The Yamashita lab is studying the mechanisms that regulate the division of germline stem cells and the role these mechanisms play in tissue regeneration and aging.
The Lee lab is studying the mechanism by which stem cells self-renew or differentiate, specifically as it relates to brain tumors and other cancers.
The Maillard lab is studying ways to improve allogenic bone marrow transplants, a powerful treatment for some cancers, by making them safer and more available to patients.
The U-M Center for Stem Cell Biology was established in 2005 with $10.5 million provided by the U-M Medical School, the Life Sciences Institute and the Molecular and Behavioral Neuroscience Institute. The center is housed in the Life Sciences Institute to leverage LSI’s multi-disciplinary environment and to ground stem cell research in the context of basic scientific inquiry. Noted stem cell scientist Sean Morrison served as director of the center until 2010. Under Morrison’s leadership, the center took a leadership role in educating the Michigan public about stem cell research during the successful 2008 ballot initiative to repeal the state ban on human embryonic stem cell research.

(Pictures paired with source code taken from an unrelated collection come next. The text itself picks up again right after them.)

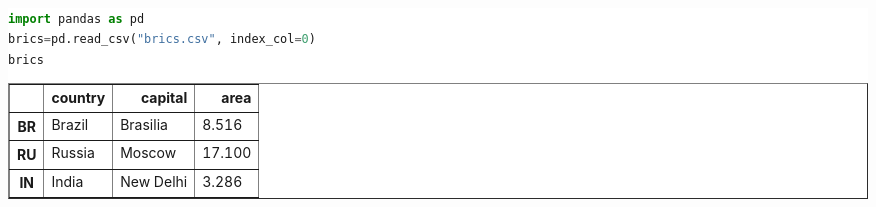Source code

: 
```python
import pandas as pd
brics=pd.read_csv("brics.csv", index_col=0)
brics
```




<div>
<style scoped>
    .dataframe tbody tr th:only-of-type {
        vertical-align: middle;
    }

    .dataframe tbody tr th {
        vertical-align: top;
    }

    .dataframe thead th {
        text-align: right;
    }
</style>
<table border="1" class="dataframe">
  <thead>
    <tr style="text-align: right;">
      <th></th>
      <th>country</th>
      <th>capital</th>
      <th>area</th>
    </tr>
  </thead>
  <tbody>
    <tr>
      <th>BR</th>
      <td>Brazil</td>
      <td>Brasilia</td>
      <td>8.516</td>
    </tr>
    <tr>
      <th>RU</th>
      <td>Russia</td>
      <td>Moscow</td>
      <td>17.100</td>
    </tr>
    <tr>
      <th>IN</th>
      <td>India</td>
      <td>New Delhi</td>
      <td>3.286</td>
    </tr>
  </tbody>
</table>
</div>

Understanding the fundamental biology of stem cells increases the potential for advances in biomedical research and medicine, and the center supports stem cell research by bringing scientists from different disciplines together to focus on important questions in this rapidly changing area of science.
The U-M Center for Stem Cell Biology is part of a rich network of programs and faculty at the University of Michigan focused on stem cell research:
- The UM Consortium for Stem Cell Therapy (CSCT) is a core facility with research tools available to faculty across campus. The CSCT is responsible for the derivation, storage and distribution of new induced pluripotent stem cells and human embryonic stem cells. Researchers have derived and registered several disease-affected embryonic stem cell lines.
- The Michigan Center for hES Research provides training and technologies in human embryonic stem cell biology. It is funded by an NIH Exploratory Center Grant for Human Embryonic Stem Cell Research.
- U-M Comprehensive Cancer Center is one of only a few research institutions in the U.S. and Canada that has made an institutional commitment to cancer stem cell research.
- Stem cells are essential research tools in drug discovery efforts like those in LSI’s Center for Chemical Genomics and the Center for the Discovery of New Medicines, also housed in LSI.